Od 2013. do 2016. godine radio je kao znanstveni suradnik na Zavodu za telekomunikacije Fakulteta elektrotehnike i računarstva na istraživačkom projektu u sklopu suradnje na području informacijskih i komunikacijskih tehnologija s kompanijom Ericsson Nikola Tesla d.d., "Prilagođen IMUNES za Ericsson (E-IMUNES)". Bio je jedan od programera IMUNES mrežnog emulatora / simulatora i proširivao standardne funkcionalnosti alata za potrebe projekta.

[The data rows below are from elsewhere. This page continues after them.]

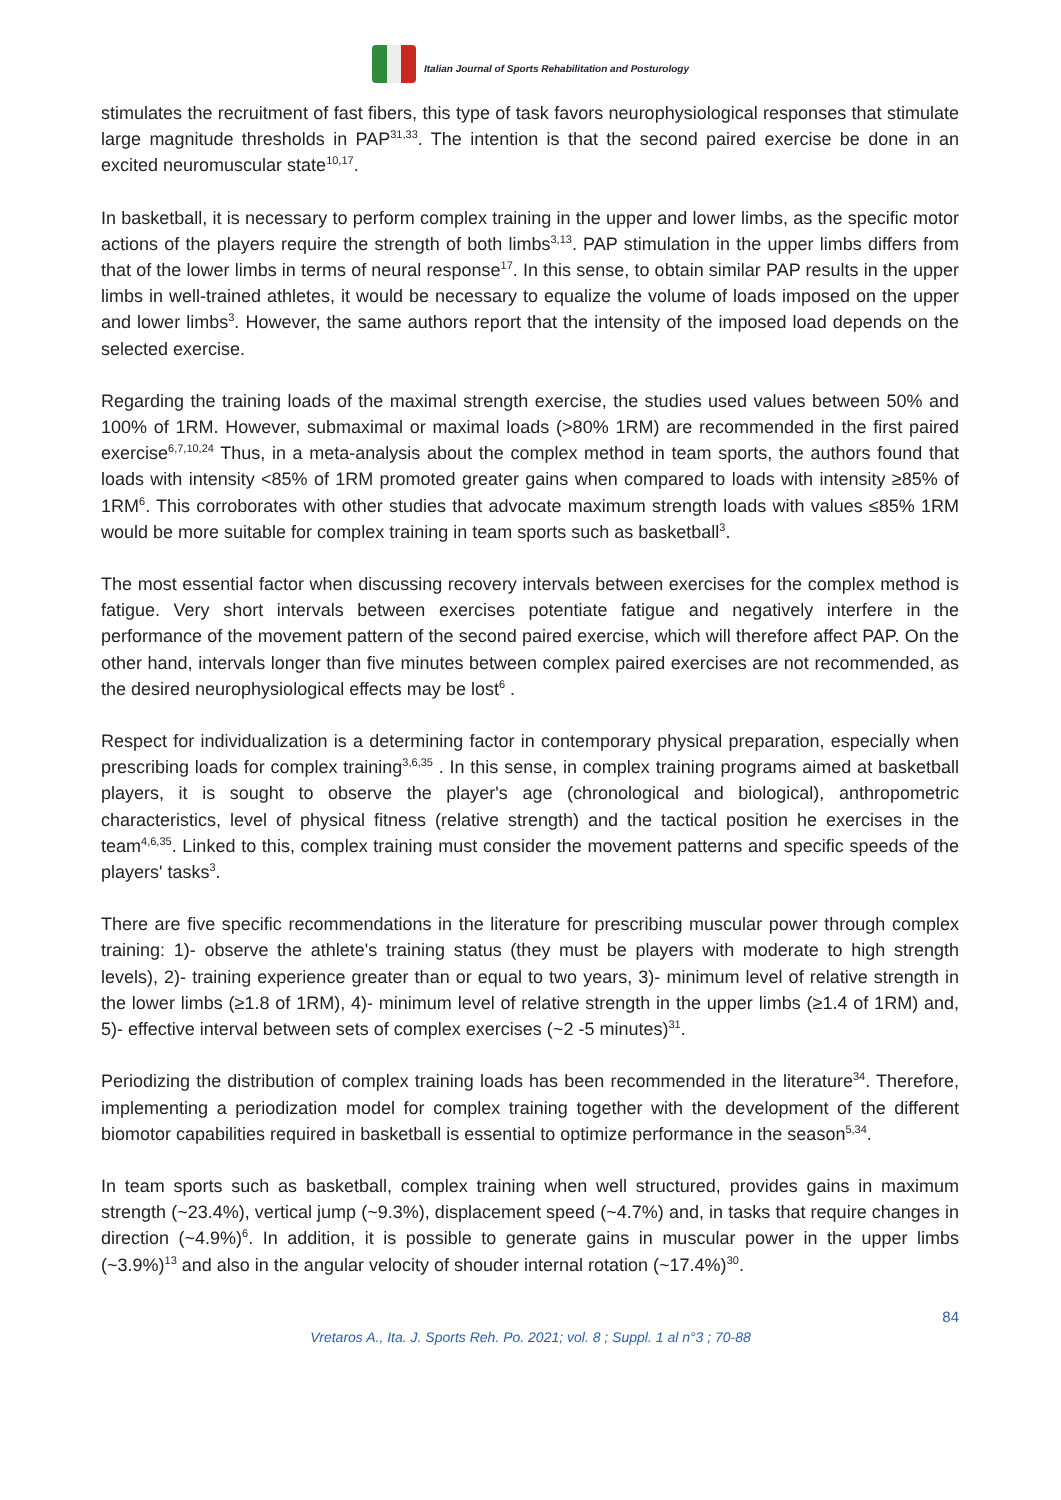Italian Journal of Sports Rehabilitation and Posturology
stimulates the recruitment of fast fibers, this type of task favors neurophysiological responses that stimulate large magnitude thresholds in PAP<sup>31,33</sup>. The intention is that the second paired exercise be done in an excited neuromuscular state<sup>10,17</sup>.
In basketball, it is necessary to perform complex training in the upper and lower limbs, as the specific motor actions of the players require the strength of both limbs<sup>3,13</sup>. PAP stimulation in the upper limbs differs from that of the lower limbs in terms of neural response<sup>17</sup>. In this sense, to obtain similar PAP results in the upper limbs in well-trained athletes, it would be necessary to equalize the volume of loads imposed on the upper and lower limbs<sup>3</sup>. However, the same authors report that the intensity of the imposed load depends on the selected exercise.
Regarding the training loads of the maximal strength exercise, the studies used values between 50% and 100% of 1RM. However, submaximal or maximal loads (>80% 1RM) are recommended in the first paired exercise<sup>6,7,10,24</sup> Thus, in a meta-analysis about the complex method in team sports, the authors found that loads with intensity <85% of 1RM promoted greater gains when compared to loads with intensity ≥85% of 1RM<sup>6</sup>. This corroborates with other studies that advocate maximum strength loads with values ≤85% 1RM would be more suitable for complex training in team sports such as basketball<sup>3</sup>.
The most essential factor when discussing recovery intervals between exercises for the complex method is fatigue. Very short intervals between exercises potentiate fatigue and negatively interfere in the performance of the movement pattern of the second paired exercise, which will therefore affect PAP. On the other hand, intervals longer than five minutes between complex paired exercises are not recommended, as the desired neurophysiological effects may be lost<sup>6</sup> .
Respect for individualization is a determining factor in contemporary physical preparation, especially when prescribing loads for complex training<sup>3,6,35</sup> . In this sense, in complex training programs aimed at basketball players, it is sought to observe the player's age (chronological and biological), anthropometric characteristics, level of physical fitness (relative strength) and the tactical position he exercises in the team<sup>4,6,35</sup>. Linked to this, complex training must consider the movement patterns and specific speeds of the players' tasks<sup>3</sup>.
There are five specific recommendations in the literature for prescribing muscular power through complex training: 1)- observe the athlete's training status (they must be players with moderate to high strength levels), 2)- training experience greater than or equal to two years, 3)- minimum level of relative strength in the lower limbs (≥1.8 of 1RM), 4)- minimum level of relative strength in the upper limbs (≥1.4 of 1RM) and, 5)- effective interval between sets of complex exercises (~2 -5 minutes)<sup>31</sup>.
Periodizing the distribution of complex training loads has been recommended in the literature<sup>34</sup>. Therefore, implementing a periodization model for complex training together with the development of the different biomotor capabilities required in basketball is essential to optimize performance in the season<sup>5,34</sup>.
In team sports such as basketball, complex training when well structured, provides gains in maximum strength (~23.4%), vertical jump (~9.3%), displacement speed (~4.7%) and, in tasks that require changes in direction (~4.9%)<sup>6</sup>. In addition, it is possible to generate gains in muscular power in the upper limbs (~3.9%)<sup>13</sup> and also in the angular velocity of shouder internal rotation (~17.4%)<sup>30</sup>.
84
Vretaros A., Ita. J. Sports Reh. Po. 2021; vol. 8 ; Suppl. 1 al n°3 ; 70-88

Od tada radi kao asistent na istom fakultetu, te u toj funkciji sudjeluje na četiri kolegija. Osim dužnosti u nastavi, sudjeluje u projektu "Pametne usluge usmjerene čovjeku u interoperabilnim i decentraliziranim okolinama Interneta stvari" (IoT4us). Trenutno je glavni razvojni programer alata za emuliranje mreže IMUNES, koji se u nekoliko kolegija na FER-u, ali i širom svijeta, koristi kao alat za učenje komunikacijskih mreža i njihovih protokola. Osim navedenog, fokus njegovog istraživanja je na brzim mrežama, FPGA tehnologiji, virtualizaciji te programiranju u jezgri operacijskih sustava. Pridonio je jezgri operacijskog sustava FreeBSD prilagodbom Linux verzije upravljača za NetFPGA SUME NIC i jezgri Linux operacijskog sustava svojim radom na proširenju eBPF funkcionalnosti.

Objavio je četiri recenzirana rada u međunarodnim časopisima i konferencijama.